Goodbye SCE – I never liked you anyway
Last summer, I started using Microsoft System Center Essentials 2010, primarily for its software distribution functions. Aimed at small- to medium-sized networks, it’s ideally placed for use in school. Like almost every System Center product I’ve used, it wasn’t the simplest thing in the world to set up, but once working, it works reasonably well.
Well, except for…
- … taking sodding ages just to load the console.
- … not being able to accurately target x64 .msi packages to only install on x64 clients.
- … .exe install packages that won’t reinstall if you manually remove them from the client (.msi packages do).
- … the various times I investigated errors from System Center in the Event log on the server, only to find the error was bogus and had been in the product for years without being fixed.
- … all the times I’d look in the console and see a report that half my computers weren’t up to date on updates, only to check them and find they were.
- … every time I tried to remotely trigger Windows Update on a group of machines, only to be told that it couldn’t be triggered on any of them because a single machine was offline (when often it was, but SCE doesn’t perform any realtime checking of client machines, it just waits for the remote agent to report in).
- … that I recently found out that when you delete software packages, it doesn’t actually remove the files from your WSUS server. When I tracked down all the undeleted files that had been left on my WSUS server, I freed up nearly 8GB spread over more than 70 deleted packages.
- … the article from Microsoft I read a few weeks ago in which they stated that the Virtual Machine Manager components of SCE 2010 will not be updated to support RemoteFX or Dynamic Memory Management.
- … the fact that on top of everything above, even my end users had been noticing some odd performance issues with the older machines, which when I investigated them, were down to the MOMAgent.exe consuming 50%+ of the CPU time for around 10 mins at a time.
Eventually, I’d had enough.

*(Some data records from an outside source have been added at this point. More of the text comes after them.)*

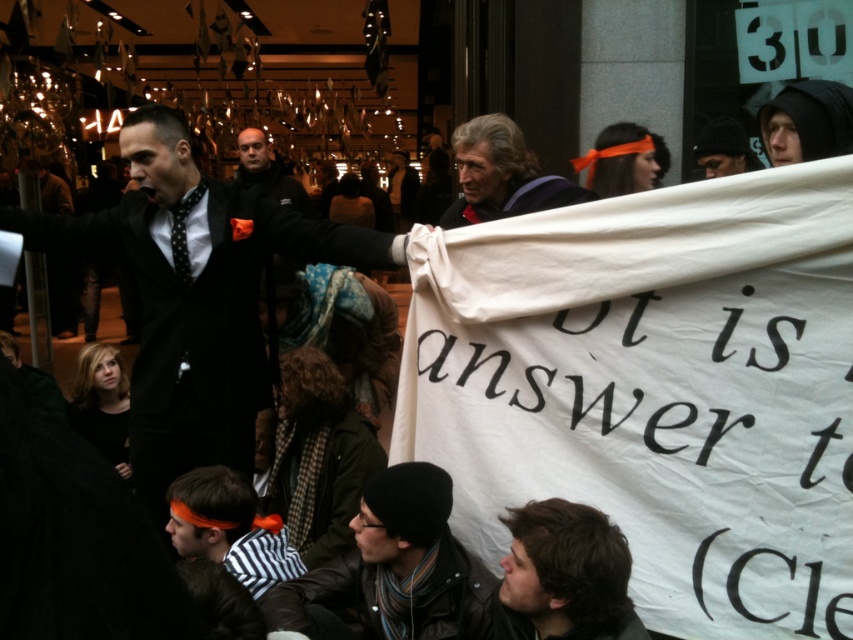
This screenshot has height=640, width=853. What do you see at coordinates (502, 173) in the screenshot?
I see `gray woolen scarf at center` at bounding box center [502, 173].

Based on the photo, can you confirm if gray woolen scarf at center is taller than dark gray jacket at center?

In fact, gray woolen scarf at center may be shorter than dark gray jacket at center.

Between point (561, 204) and point (281, 186), which one is positioned behind?

The point (281, 186) is behind.

Where is `gray woolen scarf at center`? gray woolen scarf at center is located at coordinates (502, 173).

Between dark brown hair at lower right and gray woolen scarf at center, which one appears on the left side from the viewer's perspective?

Positioned to the left is dark brown hair at lower right.

Based on the photo, is the position of dark brown hair at lower right less distant than that of gray woolen scarf at center?

Yes, dark brown hair at lower right is in front of gray woolen scarf at center.

Image resolution: width=853 pixels, height=640 pixels. I want to click on dark brown hair at lower right, so click(x=564, y=576).

Is black knit cap at lower center above black knit cap at upper right?

No, black knit cap at lower center is not above black knit cap at upper right.

Who is taller, black knit cap at lower center or black knit cap at upper right?

black knit cap at lower center is taller.

Find the location of a particular element. black knit cap at lower center is located at coordinates (395, 566).

Identify the location of black knit cap at lower center. (395, 566).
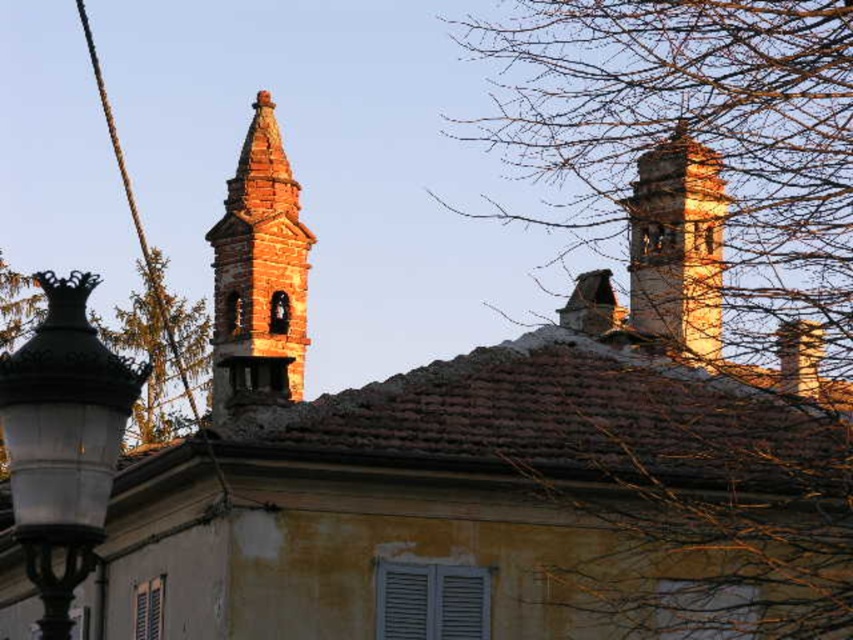
Is black wrought iron lamp post at left above green leafy tree at upper left?

No, black wrought iron lamp post at left is not above green leafy tree at upper left.

Does black wrought iron lamp post at left appear under green leafy tree at upper left?

Yes.

Between point (26, 515) and point (186, 320), which one is positioned behind?

The point (186, 320) is more distant.

You are a GUI agent. You are given a task and a screenshot of the screen. Output one action in this format:
    pyautogui.click(x=<x>, y=<y>)
    Task: Click on the black wrought iron lamp post at left
    Image resolution: width=853 pixels, height=640 pixels.
    Given the screenshot: What is the action you would take?
    pyautogui.click(x=62, y=442)

You are a GUI agent. You are given a task and a screenshot of the screen. Output one action in this format:
    pyautogui.click(x=<x>, y=<y>)
    Task: Click on the rustic stone bell tower at upper left
    The width and height of the screenshot is (853, 640).
    Given the screenshot: What is the action you would take?
    pyautogui.click(x=259, y=273)

Is rustic stone bell tower at upper left further to camera compared to brown stone tower at upper right?

That is True.

You are a GUI agent. You are given a task and a screenshot of the screen. Output one action in this format:
    pyautogui.click(x=<x>, y=<y>)
    Task: Click on the rustic stone bell tower at upper left
    The image size is (853, 640).
    Given the screenshot: What is the action you would take?
    pyautogui.click(x=259, y=273)

Find the location of a particular element. rustic stone bell tower at upper left is located at coordinates (259, 273).

Can you confirm if bare branches at upper center is shorter than green leafy tree at upper left?

No.

Is bare branches at upper center behind green leafy tree at upper left?

No, it is in front of green leafy tree at upper left.

Between point (628, 45) and point (138, 292), which one is positioned behind?

Point (138, 292)

Identify the location of bare branches at upper center. The height and width of the screenshot is (640, 853). (695, 157).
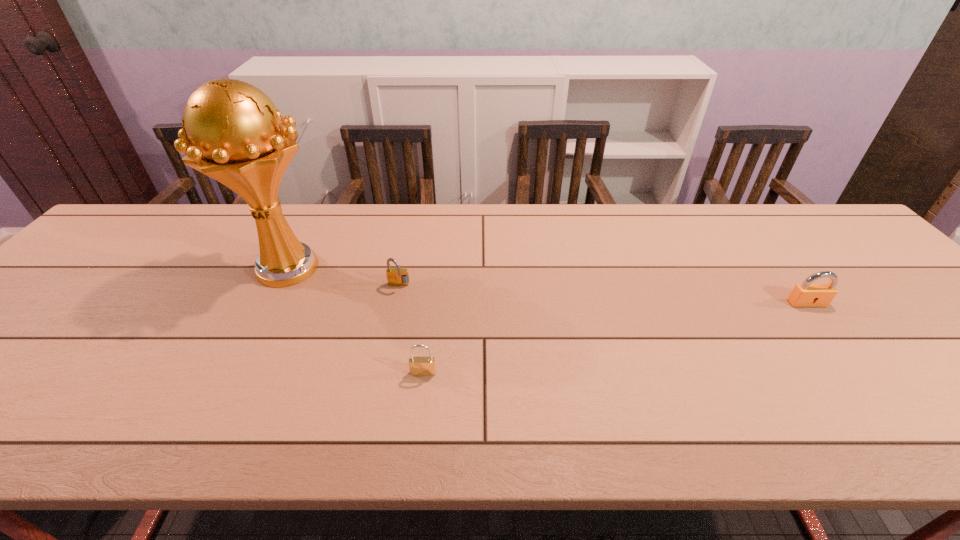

So when I heard about Local Update Publisher recently, I saw my chance. Local Update Publisher is a simple, lightweight tool that essentially replaces the software install functionality in SCE that adds custom install packages to WSUS. It’s a lot like System Center Update Publisher, except you can actually approve the updates instead of just publishing them for later approval in SCCM. What’s more, it does a better job of it. The package detection rules are superior to SCE, even for .exe installs, and if you remove a package, it actually removes it. Best of all, its free.
LUP doesn’t replace all of SCE’s functionality, but it replaces the bit I actually care about. SCE’s time had come, and over the Easter break, I removed all the client agents, and uninstalled it from the server. I haven’t looked back since.